Not only did Taizong murder two of his brothers — one by his own hand — and overthrow his father’s reign, but earlier in life he manipulated his father into adultery against the Sui dynasty, compelling the rebellion that led to the creation of the Tang. The Shakespearean dimensions of Li Shimin’s life defy belief, and at the very least they call into question the idea of a just and moral ruler who built his reign on fratricide, treachery, and manipulation.

Some at the time had the same view. Historian Valerie Hansen points to a legend (translated into English by Arthur Waley in Ballads and Stories of Tun-huang) in which Taizong is summoned before the King of the Dead to account for his actions. In effect, Taizong’s anti-filial actions are pardoned, In her overview of Chinese history, The Open Empire, Hansen suggests that though “there were few checks on the emperor in this world…popular belief held that the dead could be tried in the courts of the afterlife.” The story translated by Waley was written down less than a century after the Xuanwu Gate coup, suggesting that very quickly, concerns were raised about the emperor’s behavior. A moral exemplar whose morals were far from exemplary.
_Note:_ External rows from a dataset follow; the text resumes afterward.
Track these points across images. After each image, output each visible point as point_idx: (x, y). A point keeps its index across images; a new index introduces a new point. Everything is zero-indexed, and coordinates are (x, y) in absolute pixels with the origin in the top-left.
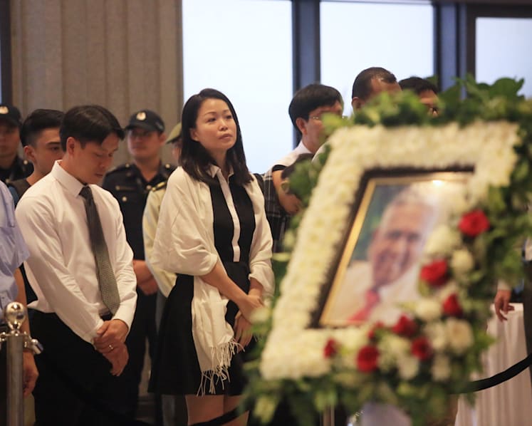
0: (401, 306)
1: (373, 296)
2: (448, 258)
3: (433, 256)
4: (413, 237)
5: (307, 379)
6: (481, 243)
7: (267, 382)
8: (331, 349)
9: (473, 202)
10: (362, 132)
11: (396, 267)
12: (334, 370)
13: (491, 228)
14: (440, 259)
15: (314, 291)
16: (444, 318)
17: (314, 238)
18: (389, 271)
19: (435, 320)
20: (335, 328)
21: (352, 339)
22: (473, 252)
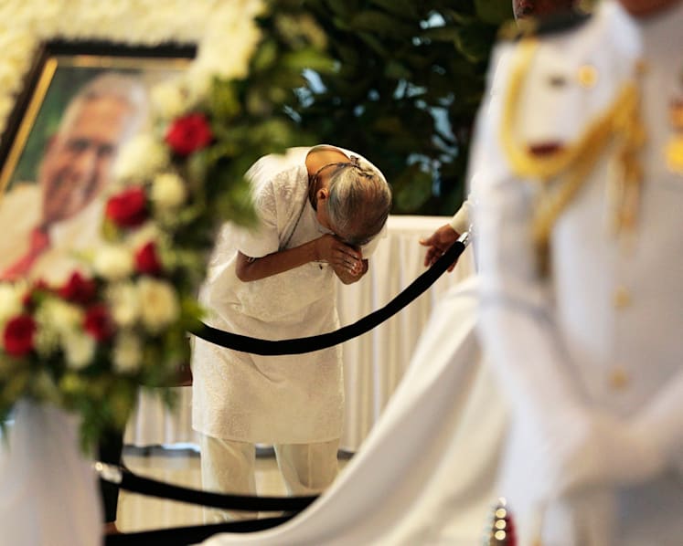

This week, much of China’s historical energy is focused on the centennial of the Communist Party. There, too, we see an origin myth rearranged to fit subsequent developments. The 1921 National Congress of the Communist Party of China was just part of a complex foundation, staged (literally, if you visit the historical site in Xintiandi) to suggest that Máo Zédōng 毛泽东 — who was present but not central — led the Party from its inception. Mao famously admired Qin Shihuang, the first emperor of Qin, but he clearly learned some lessons from Tang Taizong.

This Week in China’s History is a weekly column.